So calling for Clinton to be more likable is “sexist.” If Brooks had made the opposite argument, though, wouldn’t that also be sexist? Suppose he had said that Clinton was too warm, too personable, too prone to oversharing? Would any Clinton supporter see that as a sexism-free assessment?

If there’s sexism here, as Traister argues at the end of her piece, it’s in the question itself. Why are people so obsessed with Clinton’s likability? Is Bernie Sanders likable? Is Trump likable?

Is Ted The-Mere-Sight-of-His-Face-Makes-Me-Shudder Cruz likable?

Heck, none of the 2016 candidates have been likable. Likability is a rare trait.

And it should be. Like the word “relatability” in arts criticism, likability is not a measure of merit in the beheld, but of vanity in the beholder. We like candidates who make us feel good about ourselves, who don’t bore us with tiresome policy details, who don’t depress us by talking about difficult tradeoffs. Above all, we like candidates who don’t, y’know, act all superior.

But candidates have to act superior. They’re running for president, after all.

The likable candidate is one who presents himself (sexist pronoun intended) as a man of the people, even while presuming to be a master of the people.

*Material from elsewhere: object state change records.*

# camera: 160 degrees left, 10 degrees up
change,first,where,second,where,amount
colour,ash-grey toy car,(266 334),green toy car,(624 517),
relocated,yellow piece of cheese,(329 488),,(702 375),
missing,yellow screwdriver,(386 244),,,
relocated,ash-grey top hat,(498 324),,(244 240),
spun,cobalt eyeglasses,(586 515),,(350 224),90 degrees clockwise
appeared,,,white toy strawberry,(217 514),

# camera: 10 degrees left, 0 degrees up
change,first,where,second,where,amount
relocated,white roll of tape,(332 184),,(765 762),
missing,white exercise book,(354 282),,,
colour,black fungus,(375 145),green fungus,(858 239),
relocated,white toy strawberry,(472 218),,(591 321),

Measuring likability is a way of describing our capacity for deluding ourselves.

None of this deters Traister from trying to paint a likable portrait of Hilary Clinton. In her account, Clinton comes across as a shy but caring woman, solicitous toward her fuddy-duddy husband, good with kids, out of touch with pop culture–chances are, a bit like your grandmother. Like your grandmother, Clinton gets sore feet sometimes, but that doesn’t stop her from bustling here and there, fussing over the needs of others. Like your grandmother, Clinton’s no good with TiVo. Like your grandmother, Clinton keeps things tidy.

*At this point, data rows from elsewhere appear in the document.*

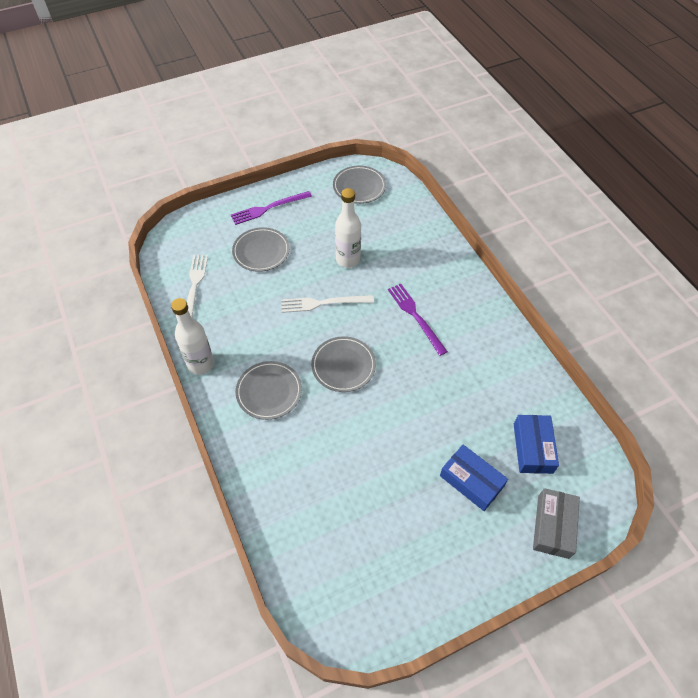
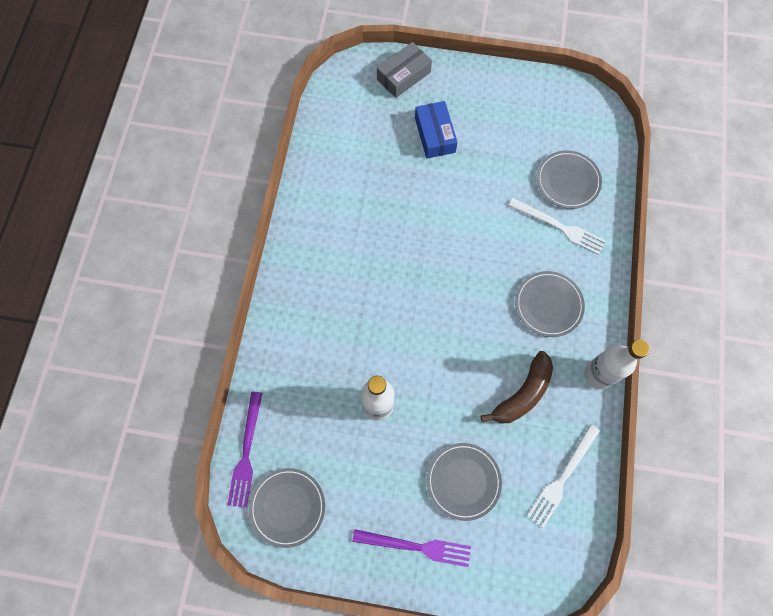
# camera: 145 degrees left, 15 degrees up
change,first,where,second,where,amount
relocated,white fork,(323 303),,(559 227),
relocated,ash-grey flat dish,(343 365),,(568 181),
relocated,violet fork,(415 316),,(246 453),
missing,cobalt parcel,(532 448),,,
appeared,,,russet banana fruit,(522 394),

If Clinton can be a bit reserved and reclusive, that’s only because, like your grandmother, she remembers the feminist battles of yore, when truckling to chauvinism and weathering abuse was the way for a woman to get ahead.

Clinton enjoys, like grandmothers throughout America, a friendly chat about Mother’s Day. And when it comes to policy, Clinton’s priority is a grandmotherly one: a no-nonsense plan for supporting kids and families.

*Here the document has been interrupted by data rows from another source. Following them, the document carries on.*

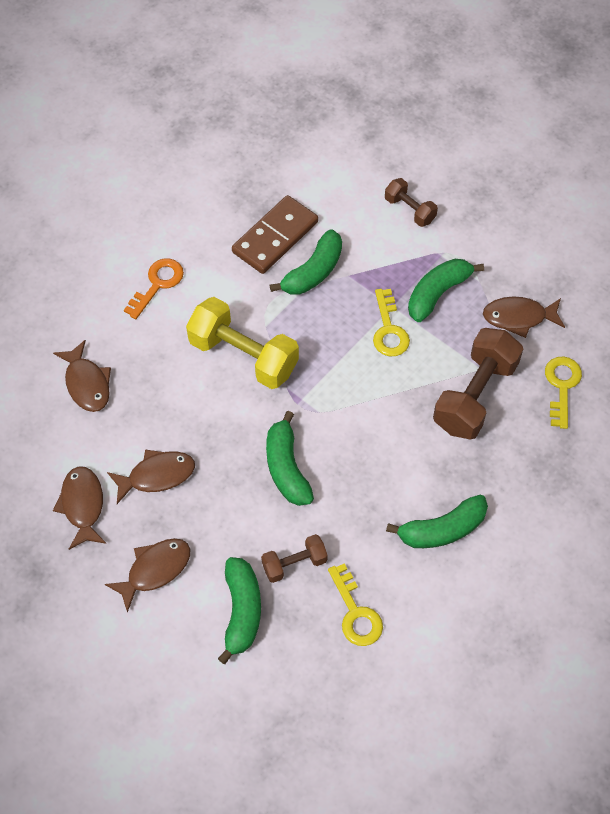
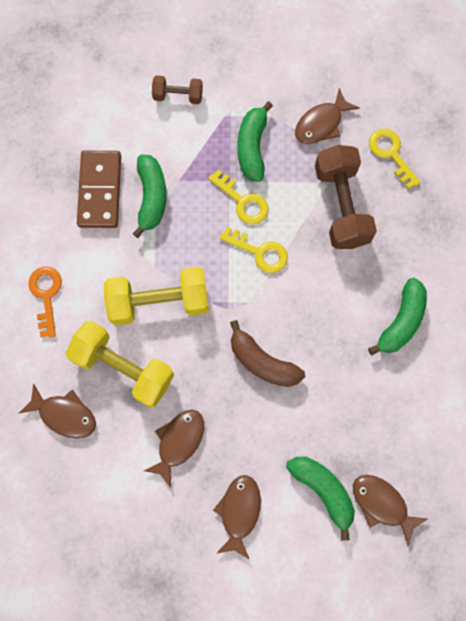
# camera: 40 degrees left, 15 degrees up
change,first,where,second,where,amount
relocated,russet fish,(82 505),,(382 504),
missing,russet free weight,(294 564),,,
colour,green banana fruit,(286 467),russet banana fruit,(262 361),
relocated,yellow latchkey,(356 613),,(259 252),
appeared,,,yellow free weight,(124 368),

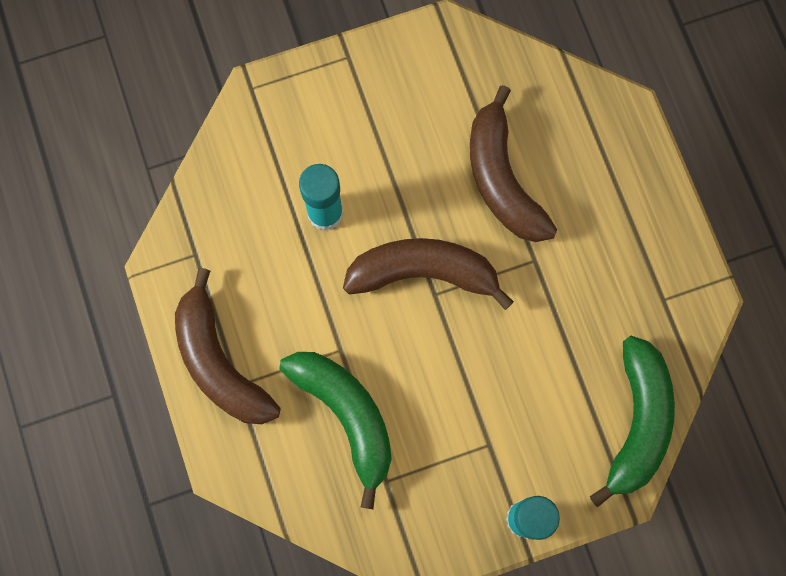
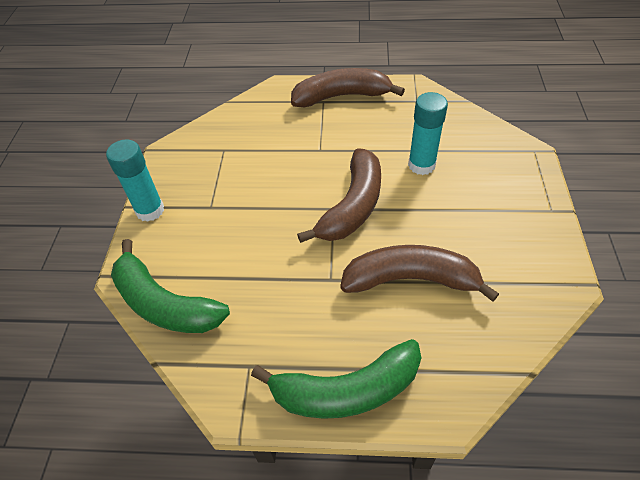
# camera: 115 degrees right, 25 degrees down
change,first,where,second,where,amount
relocated,green banana fruit,(347 416),,(346 390),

Sure Clinton can come across as a bit of a drudge. What grandmother doesn’t? They’ve born so many burdens, for so very long.

Isn’t that the point? They’ve worked hard for us, our grandmothers. They’ve mopped up our scandals, they’ve borne us through difficult news cycles, they’ve made time to sit down and craft legislation. Through it all, they even gave a commencement speech here or there. And they did it all without a surly word.

It’s a brilliant profile. It’s so good, it may even help. By the time it’s over, you’ve almost forgotten that this particular grandmother bombed the hell out of Libya.

So be it. When I vote for Clinton in November, I hope it won’t be because the cockles of my heart have been warmed by a subconscious image of her sitting in a rocking chair, setting down a crossword puzzle to get up and bake some cookies. We know what Clinton will do in office. She’s been doing it for thirty years.

Still, there’s a certain appeal to the image of a granny president, however silly it may be. I relish the prospect of a Clinton-Warren ticket trouncing Trump on Election Day. And how tempting to picture that defeat in sexist terms: with Clinton and Warren as two redoubtable grannies, hanging quilts in the Oval office and memorializing their winning margin in needlepoint–while Donald, pouting man-child, throws an epic tantrum. Sure would be fine to see the ultimate incarnation of priapic idiocy spanked by a couple of sweet old ladies.

“There, there, Donny. Don’t sulk. You just go back to building your little towers. And maybe, if you’re a very good boy, you’ll get to murder the Muslims some other day.”

Ridiculous, sure. But that’s what we talk about, when we talk about likability–the guilty pleasure of a gratifying fantasy.


Postscript: Granny brings it. Dayum. Poor Donald. Maybe fantasies do come true.